You've already got a good answer, but I wasn't satisfied with my guess, so I decided to test my assumptions.
I made a simple C++ program called streamstream
that just takes STDIN and writes it to STDOUT in 1024-byte chunks. It looks like this:
#include <stdio.h>
int main()
{
const int BUF_SIZE = 1024;
unsigned char* buf = new unsigned char[BUF_SIZE];
size_t read = fread(buf, 1, BUF_SIZE, stdin);
while(read > 0)
{
fwrite(buf, 1, read, stdout);
read = fread(buf, 1, BUF_SIZE, stdin);
}
delete buf;
}
To test how the program uses memory, I ran it with valgrind
while piping the output from one to another as follows:
cat onetwoeightk | valgrind --tool=massif ./streamstream | valgrind --tool=massif ./streamstream | valgrind --tool=massif ./streamstream | hexdump
...where onetwoeightk
is just a 128KB file of random bytes.

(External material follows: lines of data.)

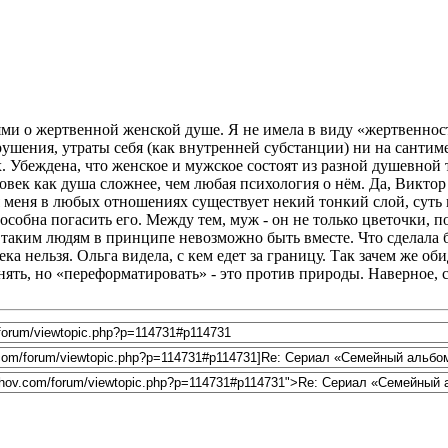
ми о жертвенной женской душе. Я не имела в виду «жертвеннос
рушения, утраты себя (как внутренней субстанции) ни на сантим
. Убеждена, что женское и мужское состоят из разной душевной т
ловек как душа сложнее, чем любая психология о нём. Да, Виктор
я меня в любых отношениях существует некий тонкий слой, суть 
пособна погасить его. Между тем, муж - он не только цветочки,
 таким людям в принципе невозможно быть вместе. Что сделала б
овека нельзя. Ольга видела, с кем едет за границу. Так зачем же
ь, но «переформатировать» - это против природы. Наверное, сп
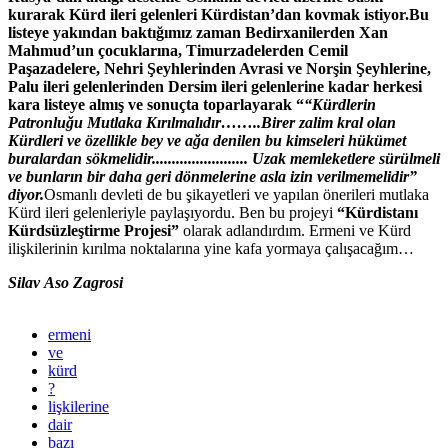
kurarak Kürd ileri gelenleri Kürdistan’dan kovmak istiyor.
Bu
listeye yakından baktığımız zaman Bedirxanilerden Xan
Mahmud’un çocuklarına, Timurzadelerden Cemil
Paşazadelere, Nehri Şeyhlerinden Avrasi ve Norşin Şeyhlerine,
Palu ileri gelenlerinden Dersim ileri gelenlerine kadar herkesi
kara listeye almış ve sonuçta toparlayarak “
“Kürdlerin
Patronluğu Mutlaka Kırılmalıdır……..Birer zalim kral olan
Kürdleri ve özellikle bey ve ağa denilen bu kimseleri hükümet
buralardan sökmelidir........................ Uzak memleketlere sürülmeli
ve bunların bir daha geri dönmelerine asla izin verilmemelidir”
diyor.
Osmanlı devleti de bu şikayetleri ve yapılan önerileri mutlaka
Kürd ileri gelenleriyle paylaşıyordu. Ben bu projeyi
“Kürdistanı
Kürdsüzleştirme Projesi”
olarak adlandırdım. Ermeni ve Kürd
ilişkilerinin kırılma noktalarına yine kafa yormaya çalışacağım…
Silav
Aso Zagrosi
ermeni
ve
kürd
?
lişkilerine
dair
bazı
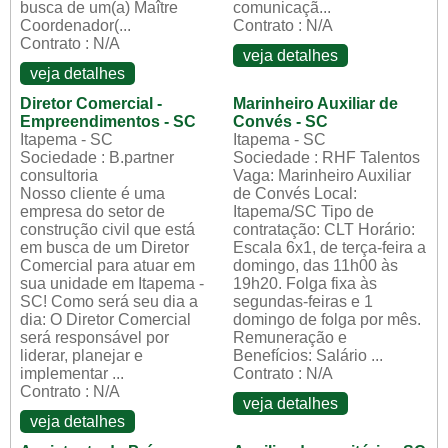
busca de um(a) Maître
comunicaçã...
Coordenador(...
Contrato : N/A
Contrato : N/A
veja detalhes
veja detalhes
Diretor Comercial -
Marinheiro Auxiliar de
Empreendimentos - SC
Convés - SC
Itapema - SC
Itapema - SC
Sociedade : B.partner
Sociedade : RHF Talentos
consultoria
Vaga: Marinheiro Auxiliar
Nosso cliente é uma
de Convés Local:
empresa do setor de
Itapema/SC Tipo de
construção civil que está
contratação: CLT Horário:
em busca de um Diretor
Escala 6x1, de terça-feira a
Comercial para atuar em
domingo, das 11h00 às
sua unidade em Itapema -
19h20. Folga fixa às
SC! Como será seu dia a
segundas-feiras e 1
dia: O Diretor Comercial
domingo de folga por mês.
será responsável por
Remuneração e
liderar, planejar e
Benefícios: Salário ...
implementar ...
Contrato : N/A
Contrato : N/A
veja detalhes
veja detalhes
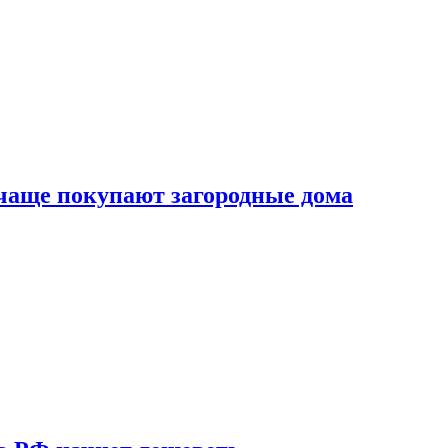
 чаще покупают загородные дома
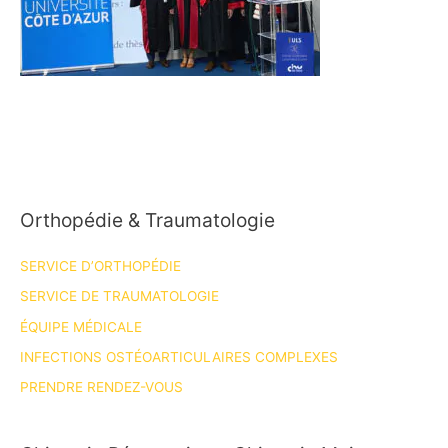
Orthopédie & Traumatologie
SERVICE D’ORTHOPÉDIE
SERVICE DE TRAUMATOLOGIE
ÉQUIPE MÉDICALE
INFECTIONS OSTÉOARTICULAIRES COMPLEXES
PRENDRE RENDEZ-VOUS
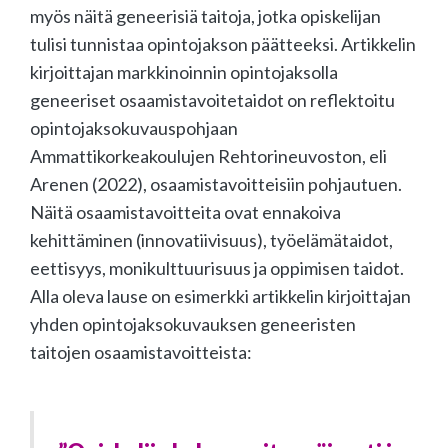
myös näitä geneerisiä taitoja, jotka opiskelijan
tulisi tunnistaa opintojakson päätteeksi. Artikkelin
kirjoittajan markkinoinnin opintojaksolla
geneeriset osaamistavoitetaidot on reflektoitu
opintojaksokuvauspohjaan
Ammattikorkeakoulujen Rehtorineuvoston, eli
Arenen (2022), osaamistavoitteisiin pohjautuen.
Näitä osaamistavoitteita ovat ennakoiva
kehittäminen (innovatiivisuus), työelämätaidot,
eettisyys, monikulttuurisuus ja oppimisen taidot.
Alla oleva lause on esimerkki artikkelin kirjoittajan
yhden opintojaksokuvauksen geneeristen
taitojen osaamistavoitteista:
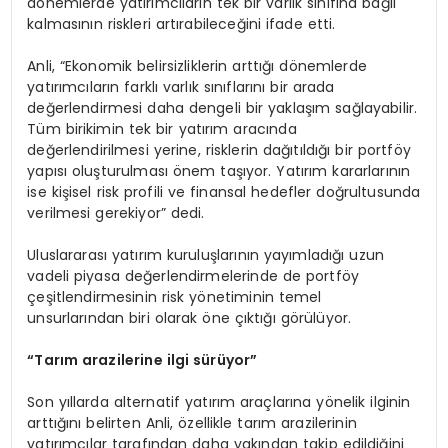
dönemlerde yatırımcıların tek bir varlık sınıfına bağlı
kalmasının riskleri artırabileceğini ifade etti.
Anli, “Ekonomik belirsizliklerin arttığı dönemlerde
yatırımcıların farklı varlık sınıflarını bir arada
değerlendirmesi daha dengeli bir yaklaşım sağlayabilir.
Tüm birikimin tek bir yatırım aracında
değerlendirilmesi yerine, risklerin dağıtıldığı bir portföy
yapısı oluşturulması önem taşıyor. Yatırım kararlarının
ise kişisel risk profili ve finansal hedefler doğrultusunda
verilmesi gerekiyor” dedi.
Uluslararası yatırım kuruluşlarının yayımladığı uzun
vadeli piyasa değerlendirmelerinde de portföy
çeşitlendirmesinin risk yönetiminin temel
unsurlarından biri olarak öne çıktığı görülüyor.
“Tarım arazilerine ilgi sürüyor”
Son yıllarda alternatif yatırım araçlarına yönelik ilginin
arttığını belirten Anli, özellikle tarım arazilerinin
yatırımcılar tarafından daha yakından takip edildiğini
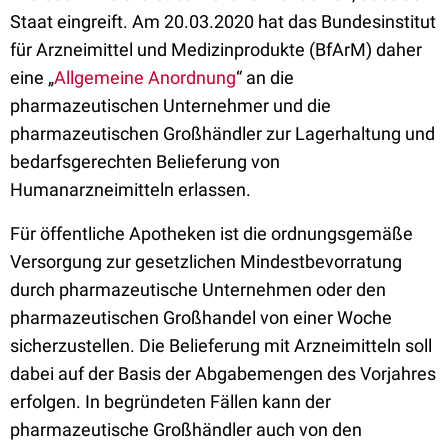
Staat eingreift. Am 20.03.2020 hat das Bundesinstitut
für Arzneimittel und Medizinprodukte (BfArM)
daher
eine „
Allgemeine Anordnung
“ an die
pharmazeutischen Unternehmer und die
pharmazeutischen Großhändler zur Lagerhaltung und
bedarfsgerechten Belieferung von
Humanarzneimitteln erlassen.
Für öffentliche Apotheken ist die ordnungsgemäße
Versorgung zur gesetzlichen Mindestbevorratung
durch pharmazeutische Unternehmen oder den
pharmazeutischen Großhandel von einer Woche
sicherzustellen. Die Belieferung mit Arzneimitteln soll
dabei auf der Basis der Abgabemengen des Vorjahres
erfolgen. In begründeten Fällen kann der
pharmazeutische Großhändler auch von den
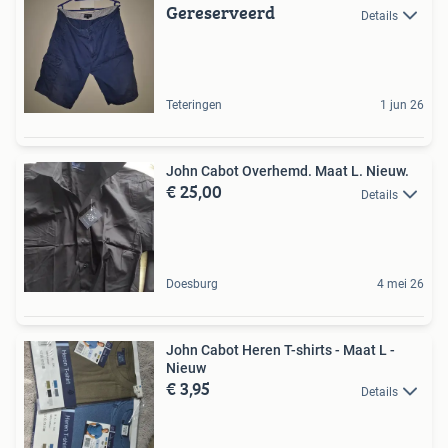
Gereserveerd
Details
Teteringen
1 jun 26
John Cabot Overhemd. Maat L. Nieuw.
€ 25,00
Details
Doesburg
4 mei 26
John Cabot Heren T-shirts - Maat L -
Nieuw
€ 3,95
Details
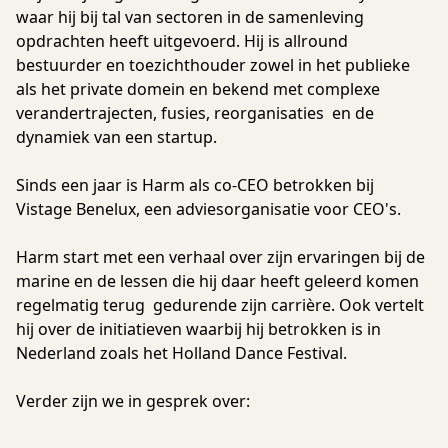
waar hij bij tal van sectoren in de samenleving
opdrachten heeft uitgevoerd. Hij is allround
bestuurder en toezichthouder zowel in het publieke
als het private domein en bekend met complexe
verandertrajecten, fusies, reorganisaties en de
dynamiek van een startup.
Sinds een jaar is Harm als co-CEO betrokken bij
Vistage Benelux, een adviesorganisatie voor CEO's.
Harm start met een verhaal over zijn ervaringen bij de
marine en de lessen die hij daar heeft geleerd komen
regelmatig terug gedurende zijn carrière. Ook vertelt
hij over de initiatieven waarbij hij betrokken is in
Nederland zoals het Holland Dance Festival.
Verder zijn we in gesprek over:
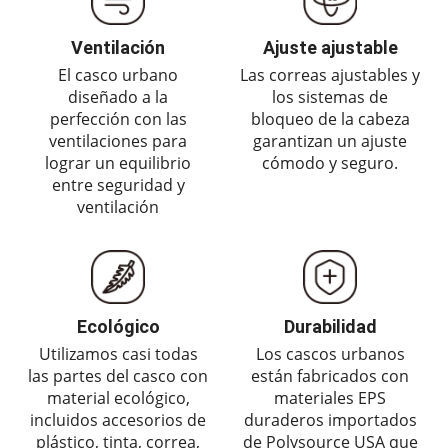
Ventilación
Ajuste ajustable
El casco urbano
Las correas ajustables y
diseñado a la
los sistemas de
perfección con las
bloqueo de la cabeza
ventilaciones para
garantizan un ajuste
lograr un equilibrio
cómodo y seguro.
entre seguridad y
ventilación
Ecológico
Durabilidad
Utilizamos casi todas
Los cascos urbanos
las partes del casco con
están fabricados con
material ecológico,
materiales EPS
incluidos accesorios de
duraderos importados
plástico, tinta, correa,
de Polysource USA que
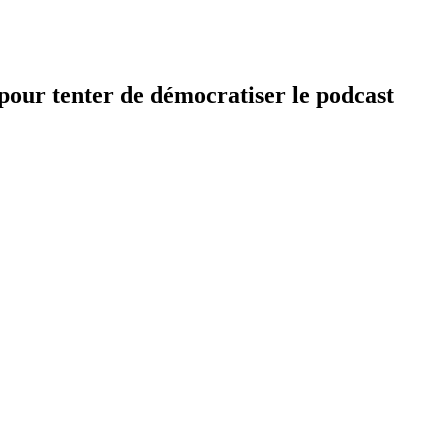
pour tenter de démocratiser le podcast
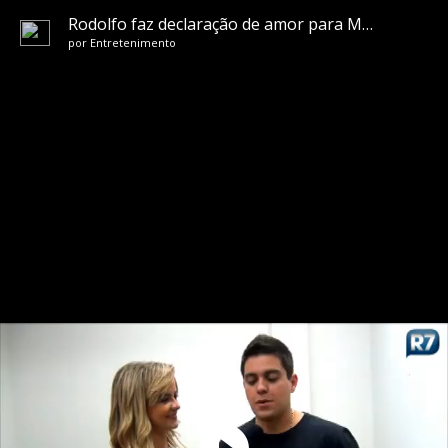
Rodolfo faz declaração de amor para Maria Cecília
por
Entretenimento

Then I used the ms_print
tool on the massif output to aid in interpretation. Obviously there is the overhead of the program itself and its heap, but it starts at about 80KB and never grows beyond that, because it's sipping STDIN just one kilobyte at a time.
The data is passed from process to process 1 kilobyte at a time. Our overall memory usage will peak at 1 kilobyte * the number of instances of the program handling the stream.
Now let's do what your perl program is doing--I'll read the whole stream (growing my buffer each time) and then write it all to STDOUT. Then I'll check the valgrind output again.
#include <stdio.h>
#include <stdlib.h>
#include <string.h>
int main()
{
const int BUF_INCREMENT = 1024;
unsigned char* inbuf = (unsigned char*)malloc(BUF_INCREMENT);
unsigned char* buf = NULL;
unsigned int bufsize = 0;
size_t read = fread(inbuf, 1, BUF_INCREMENT, stdin);
while(read > 0)
{
bufsize += read;
buf = (unsigned char *)realloc(buf, bufsize);
memcpy(buf + bufsize - read, inbuf, read);
read = fread(inbuf, 1, BUF_INCREMENT, stdin);
}
fwrite(buf, 1, bufsize, stdout);
free(inbuf);
free(buf);
}
Unsurprisingly, memory usage climbs to over 128 kilobytes over the execution of the program.
KB
137.0^ :#
| ::#
| ::::#
| :@:::#
| :::@:::#
| :::::@:::#
| :@:::::@:::#
| :@:@:::::@:::#
| ::@:@:::::@:::#
| :@::@:@:::::@:::#
| :@:@::@:@:::::@:::#
| @::@:@::@:@:::::@:::#
| ::@::@:@::@:@:::::@:::#
| :@::@::@:@::@:@:::::@:::#
| @:@::@::@:@::@:@:::::@:::#
| ::@:@::@::@:@::@:@:::::@:::#
| :@::@:@::@::@:@::@:@:::::@:::#
| @::@::@:@::@::@:@::@:@:::::@:::#
| ::@::@::@:@::@::@:@::@:@:::::@:::#
| ::::@::@::@:@::@::@:@::@:@:::::@:::#
0 +----------------------------------------------------------------------->ki
0 210.9
But the question is, what is the total memory usage due to this approach? I can't find a good tool for measuring the memory footprint over time of a set of interacting processes. ps
doesn't seem accurate enough here, even when I insert a bunch of sleeps. But we can work it out: the 128KB buffer is only freed at the end of program execution, after the stream is written. But while the stream is being written, another instance of the program builds its own 128KB buffer. So we know our memory usage will climb to 2x 128KB. But it won't rise to 3x or 4x 128KB by chaining more instances of our program, as our instances free their memory and close as soon as they are done writing to STDOUT.